* [Masalah untuk Dipecahkan]: Menurut tulisan tentang gerakan perempuan dan pemilu, partai apa saja yang secara resmi disebutkan agar tidak dipilih dalam pemilu legislatif?

* [Teks yang Disediakan]:

____________

Gerakan Perempuan dan Pemilu

Oleh: K.H. Abdurrahman Wahid

Pemilihan umum tahun 2004 terbagi menjadi dua: pemilihan para anggota legislatif pada bulan April 2004, dan pemilihan presiden. Pemilihan presiden sendiri, kalau tidak diperoleh separuh lebih dari suara yang diperebutkan, akan diulang beberapa bulan kemudian antara dua calon presiden yang memperoleh suara terbanyak. Dengan demikian, pada kuartal terakhir tahun 2004 sudah dapat dilantik seorang presiden dan wakil presiden terpilih. Jika pada umumnya orang berpendapat, pemilihan presiden dan wakil presiden akan terjadi dua kali, karena suara-calon dalam pemilihan pertama tidak mencapai separuh dari suara para pemilih, penulis berpendapat bahwa hal itu tidak akan terjadi. Dalam pemilihan pertama bulan Juli, sudah ada presiden dan wakilnya, karena itu penulis diejek oleh teman-temannya karena memiliki pandangan seperti itu, sebab berlawanan dengan semua perkiraan yang ada.

Menjelang berlangsungnya kampanye pemilu legislatif pada tanggal 11 April 2004, di televisi penulis mendengar tayangan mengenai demo gerakan perempuan di kantor KPU pusat, di bilangan jalan Imam Bonjol, Jakarta. Demo itu untuk menuntut agar para calon anggota legislatif (caleg) dalam pemilu 2004, tidak “mengingkari” perjuangan wanita. Secara resmi disebutkan agar PKB dan PKS tidak dipilih dalam pemilu legislatif itu. Ini sebenarnya adalah pelanggaran terhadap pemilu, namun Panwaslu mendiamkan saja, karena tidak ada pasal-pasal dalam undang-undang pemilu yang menyebutkan larangan/sangsi terhadap gerakan perempuan yang berpihak kepada salah satu peserta pemilu yang 24 partai politik itu. Bagaimana prospek seruan gerakan perempuan yang berdemo di muka kantor KPU itu? Untuk mengukur hal itulah tulisan ini dibuat, agar diketahui para anak cucu sekarang dan kemudian hari.

____________

* [Data yang Disediakan]:
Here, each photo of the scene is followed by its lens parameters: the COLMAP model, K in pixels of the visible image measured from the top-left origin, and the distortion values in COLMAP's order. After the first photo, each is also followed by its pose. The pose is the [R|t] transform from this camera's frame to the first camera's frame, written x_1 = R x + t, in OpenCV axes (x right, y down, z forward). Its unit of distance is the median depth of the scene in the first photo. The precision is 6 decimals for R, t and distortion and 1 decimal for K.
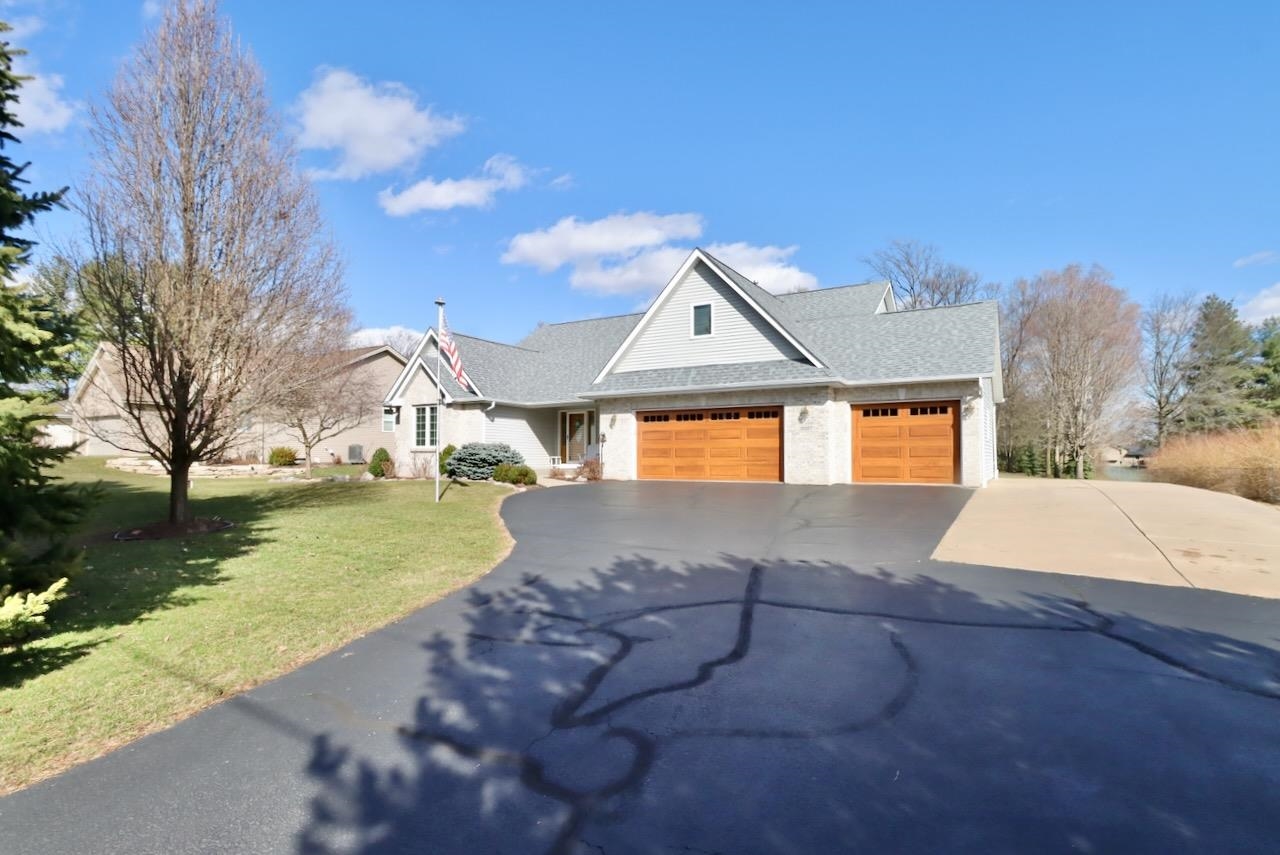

____________

* [Hasil Berikut]: PKB dan PKS.